Issue (i): Whether the mosaic tile laying contract was a works contract or a divisible contract involving taxable sale of tiles.
Analysis: The assessment rested on a percentage-based allocation of the contract value as representing the cost of tiles, but the appellate authority found that the dealer maintained separate accounts and that the assessment was unsupported by tangible material. The earlier decision governing mosaic tile laying contracts had held that such contracts are to be treated as works contracts where the true nature of the contract is not determined by the mode of payment alone, and that deductions relating to labour and service have to be allowed under the relevant statutory scheme.

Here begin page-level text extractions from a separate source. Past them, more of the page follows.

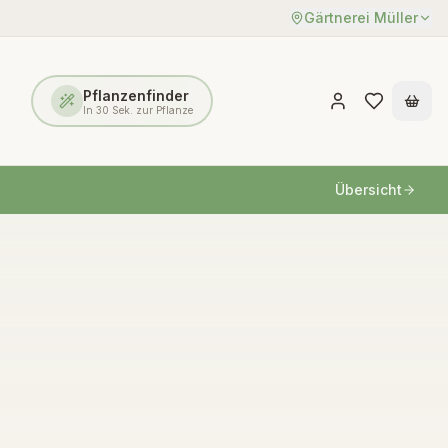
Gärtnerei Müller
Pflanzenfinder
In 30 Sek. zur Pflanze
Übersicht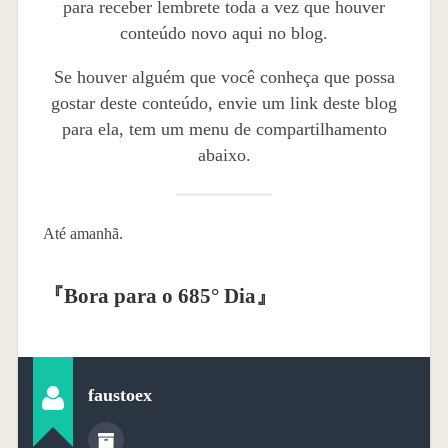
para receber lembrete toda a vez que houver
conteúdo novo aqui no blog.
Se houver alguém que você conheça que possa
gostar deste conteúdo, envie um link deste blog
para ela, tem um menu de compartilhamento
abaixo.
Até amanhã.
『
Bora para o 685° Dia
』
faustoex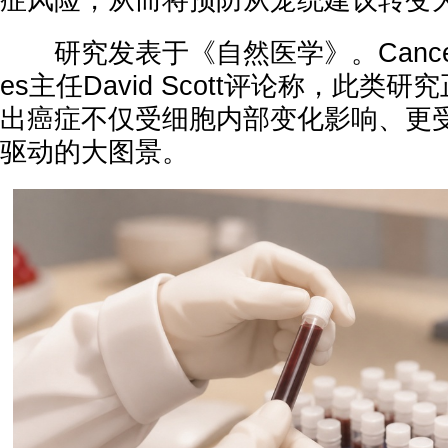
症风险，从而将预防从笼统建议转变
研究发表于《自然医学》。Cancer Gra
es主任David Scott评论称，此类
出癌症不仅受细胞内部变化影响、更
驱动的大图景。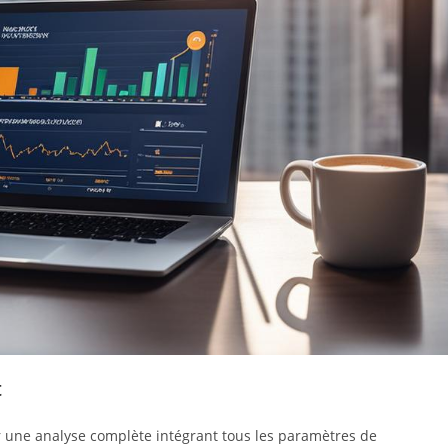
t
sur une analyse complète intégrant tous les paramètres de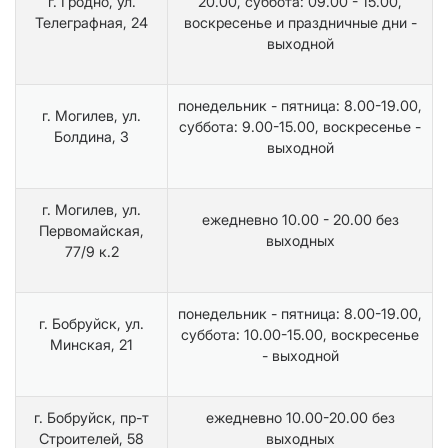
г. Гродно, ул.
20.00, суббота: 09.00 - 15.00,
Телеграфная, 24
воскресенье и праздничные дни -
выходной
понедельник - пятница: 8.00-19.00,
г. Могилев, ул.
суббота: 9.00-15.00, воскресенье -
Болдина, 3
выходной
г. Могилев, ул.
ежедневно 10.00 - 20.00 без
Первомайская,
выходных
77/9 к.2
понедельник - пятница: 8.00-19.00,
г. Бобруйск, ул.
суббота: 10.00-15.00, воскресенье
Минская, 21
- выходной
г. Бобруйск, пр-т
ежедневно 10.00-20.00 без
Строителей, 58
выходных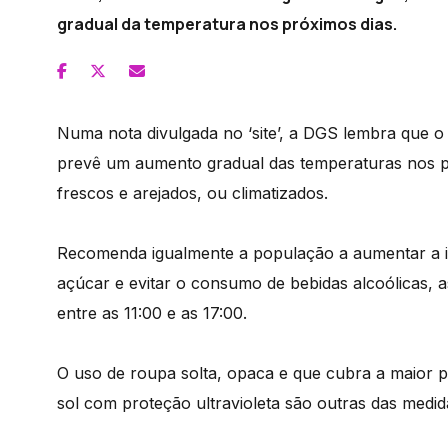
gradual da temperatura nos próximos dias.
Numa nota divulgada no ‘site’, a DGS lembra que o
prevê um aumento gradual das temperaturas nos p
frescos e arejados, ou climatizados.
Recomenda igualmente a população a aumentar a i
açúcar e evitar o consumo de bebidas alcoólicas, a
entre as 11:00 e as 17:00.
O uso de roupa solta, opaca e que cubra a maior p
sol com proteção ultravioleta são outras das medi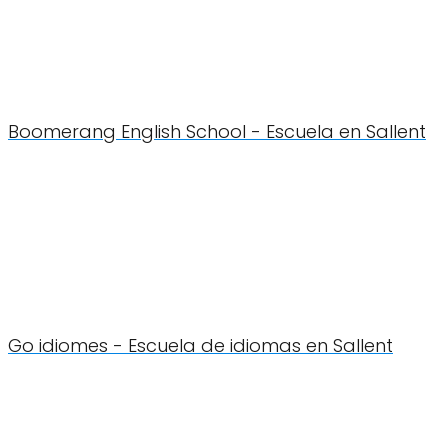
Boomerang English School - Escuela en Sallent
Go idiomes - Escuela de idiomas en Sallent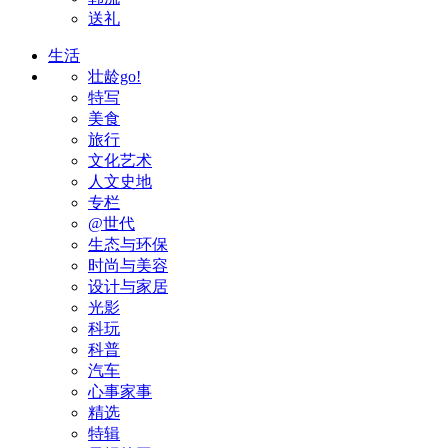
送礼
生活
壮龄go!
特写
美食
旅行
文化艺术
人文史地
专栏
@世代
生态与环保
时尚与美容
设计与家居
光影
科玩
科普
汽车
心事家事
精选
特辑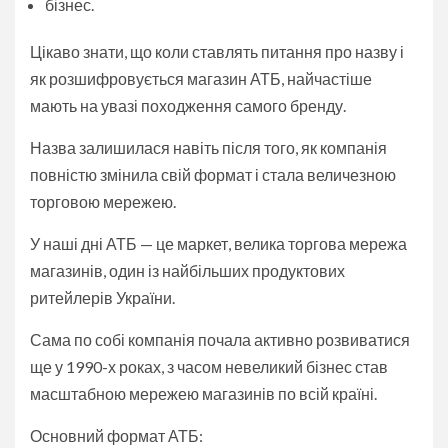
бізнес.
Цікаво знати, що коли ставлять питання про назву і
як розшифровується магазин АТБ, найчастіше
мають на увазі походження самого бренду.
Назва залишилася навіть після того, як компанія
повністю змінила свій формат і стала величезною
торговою мережею.
У наші дні АТБ — це маркет, велика торгова мережа
магазинів, один із найбільших продуктових
ритейлерів України.
Сама по собі компанія почала активно розвиватися
ще у 1990-х роках, з часом невеликий бізнес став
масштабною мережею магазинів по всій країні.
Основний формат АТБ:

Conclusion: The contract was treated as a works contract and the Revenue's attempt to treat the major portion as taxable sale of tiles failed.
Issue (ii): Whether the turnover relating to sand used in execution of the works contract was liable to tax for the relevant assessment years.
Analysis: The Tribunal noticed that the materials used in execution of the contract had suffered tax, except sand, and applied the Government notification exempting sand for the period covered by the notification. It therefore sustained tax only for the assessment years falling outside the exempted period and deleted the rest of the turnover sustained by the appellate authority.
Conclusion: Tax was sustained only to the limited extent of sand turnover falling outside the notified exemption period.
Final Conclusion: The revisional challenge failed, and the Tribunal's order was upheld, leaving only the limited tax liability on sand as determined by the Tribunal.
Ratio Decidendi: A mosaic tile laying agreement is to be assessed on its true character as a works contract when the record shows separate material accounts and no reliable basis for treating the contract value as a divisible sale of goods, and tax on inputs must yield to any applicable statutory or notified exemption.